Précisons que la situation demeure la même que les dommages soient causés aux lieux loués ou au reste de l’immeuble7

Le cas de l’incendie causé par une personne à qui le locataire a permis l’accès 

Le locateur dispose d’un recours extracontractuel contre l’auteur des dommages, soit, mais aussi contre son locataire pour les fautes commises par cette personne. 

En effet, suivant l’alinéa 2 de l’article 1862 C.c.Q., le locataire sera responsable des fautes de son invité, mais uniquement pour les dommages aux lieux loués. Si la faute de l’invité est démontrée, le locataire en devient responsable automatiquement vis-à-vis le locateur sans qu’il soit nécessaire de prouver la faute personnelle du locataire. 

Au niveau de la notion de personne à qui le locataire a permis l’accès, l’enfant du locataire, responsable d’un incendie, a déjà été qualifié « d’invité » dans une décision de 20138. Le juge s’est penché sur l’application de la présomption du titulaire de l’autorité parentale, la locataire, pour la faute de son enfant (1459 C.c.Q.). Cette approche nous apparaît questionnable en ce que, au même titre que la présomption prévue à l’article 1465 C.c.Q., cette présomption est applicable en matière extracontractuelle.
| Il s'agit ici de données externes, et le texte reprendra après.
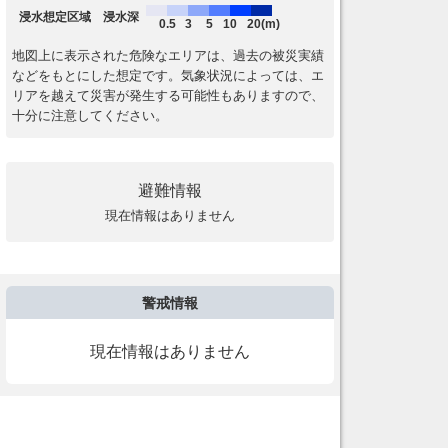
浸水想定区域 浸水深
0.5
3
5
10
20(m)
地図上に表示された危険なエリアは、過去の被災実績
などをもとにした想定です。気象状況によっては、エ
リアを越えて災害が発生する可能性もありますので、
十分に注意してください。
避難情報
現在情報はありません
警戒情報
現在情報はありません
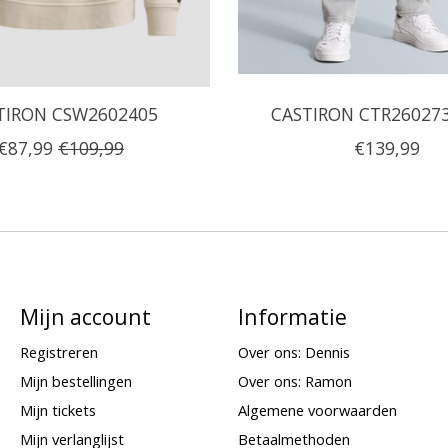
TIRON CSW2602405
CASTIRON CTR26027
€87,99
€109,99
€139,99
Mijn account
Informatie
Registreren
Over ons: Dennis
Mijn bestellingen
Over ons: Ramon
Mijn tickets
Algemene voorwaarden
Mijn verlanglijst
Betaalmethoden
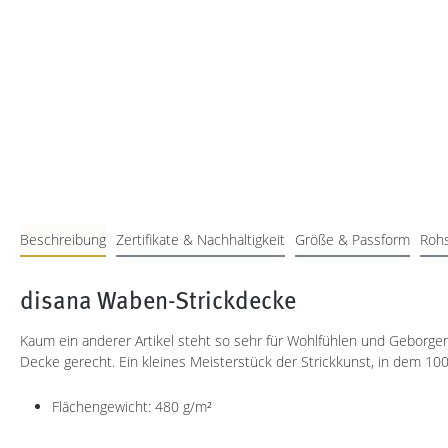
Beschreibung
Zertifikate & Nachhaltigkeit
Größe & Passform
Rohs
disana Waben-Strickdecke
Kaum ein anderer Artikel steht so sehr für Wohlfühlen und Geborg
Decke gerecht. Ein kleines Meisterstück der Strickkunst, in dem 1
Flächengewicht: 480 g/m²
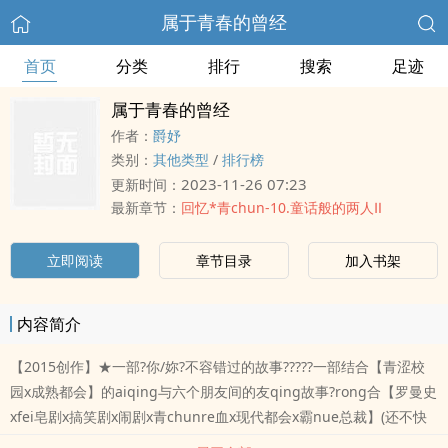
属于青春的曾经
首页
分类
排行
搜索
足迹
属于青春的曾经
作者：
爵妤
类别：
其他类型
/
排行榜
2023-11-26 07:23
更新时间：
最新章节：
回忆*青chun-10.童话般的两人Ⅱ
立即阅读
章节目录
加入书架
内容简介
【2015创作】★一部?你/妳?不容错过的故事?????一部结合【青涩校
园x成熟都会】的aiqing与六个朋友间的友qing故事?rong合【罗曼史
xfei皂剧x搞笑剧x闹剧x青chunre血x现代都会x霸nue总裁】(还不快
点点jin来看)?故事简介青chun，短暂，请及时把握「现在的你过得好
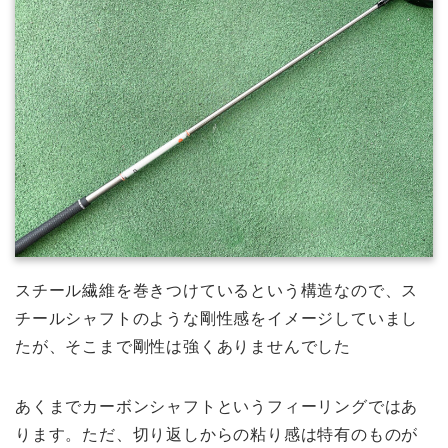
スチール繊維を巻きつけているという構造なので、ス
チールシャフトのような剛性感をイメージしていまし
たが、そこまで剛性は強くありませんでした
あくまでカーボンシャフトというフィーリングではあ
ります。ただ、切り返しからの粘り感は特有のものが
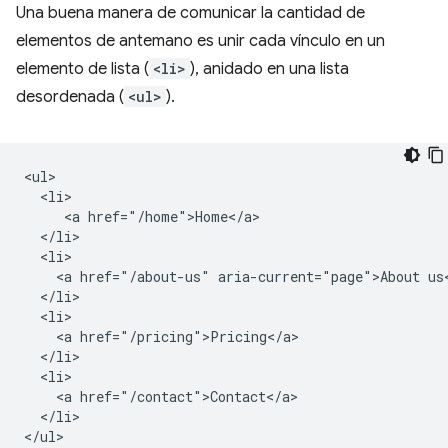
Una buena manera de comunicar la cantidad de
elementos de antemano es unir cada vínculo en un
elemento de lista (
<li>
), anidado en una lista
desordenada (
<ul>
).
<ul>

  <li>

     <a href="/home">Home</a>

  </li>

  <li>

    <a href="/about-us" aria-current="page">About us<
  </li>

  <li>

    <a href="/pricing">Pricing</a>

  </li>

  <li>

    <a href="/contact">Contact</a>

  </li>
Le locateur devait, à notre avis, démontrer la faute de la mère dans la surveillance de son enfant. 

Au niveau de la mécanique d’une condamnation par un tribunal dans un cas où seul l’invité a commis une faute, il y aura une condamnation in solidum entre l’invité et le locataire pour les dommages aux lieux loués et une condamnation contre l’invité pour les autres dommages causés à l’immeuble. 

Bien entendu, si le locataire a lui aussi commis une faute, le locateur pourra se voir rembourser pour tous ses dommages par le locataire. Dans cette situation, la condamnation sera in solidum pour l’ensemble des dommages. 

En conclusion 

En résumé, le locateur dans un bail commercial a le fardeau de démontrer la faute de son locataire sans recourir aux présomptions applicables dans le régime extracontractuel. Par contre, le bail devra être analysé avec minutie, car les parties peuvent déroger à l’article 1862 C.c.Q. Certaines clauses prévoient divers aménagements de cet article et parfois uniquement pour certaines catégories de dommages. Elles peuvent également prévoir à l’occasion une renonciation de recours du locateur contre le locataire.


1 Truchon c. St-Gelais, 2004 CanLII 72898 (C.A.).
2 Article 1458 C.c.Q.
3 Assurances générale des Caisses Desjardins inc. c. Hoeveler, 2000 CanLII 9545 (QCCA); Mauricienne société mutuelle d’assurance générale c. 9020-3886 Québec Inc., 2004 CanLII 48769 (QCCA); Leblond c. Dionne, 2006 QCCA 341.
4 Aviva c. Valdivia, 2016 QCCQ 7794.
5 Promutuel Verchères – Les Forges c. Giroux, 2016 QCCA 1562.
6 Voir notamment Promutuel St-Laurent c. Dufresne, 2013 QCCS 5230.
7 Contrairement à ce qui a été décidé dans Racicot c. 2864-0928 Québec inc., 2005 CanLII 24354 (C.S.).
8 La Personnelle c. Kebbal, 2013 QCCS 2779.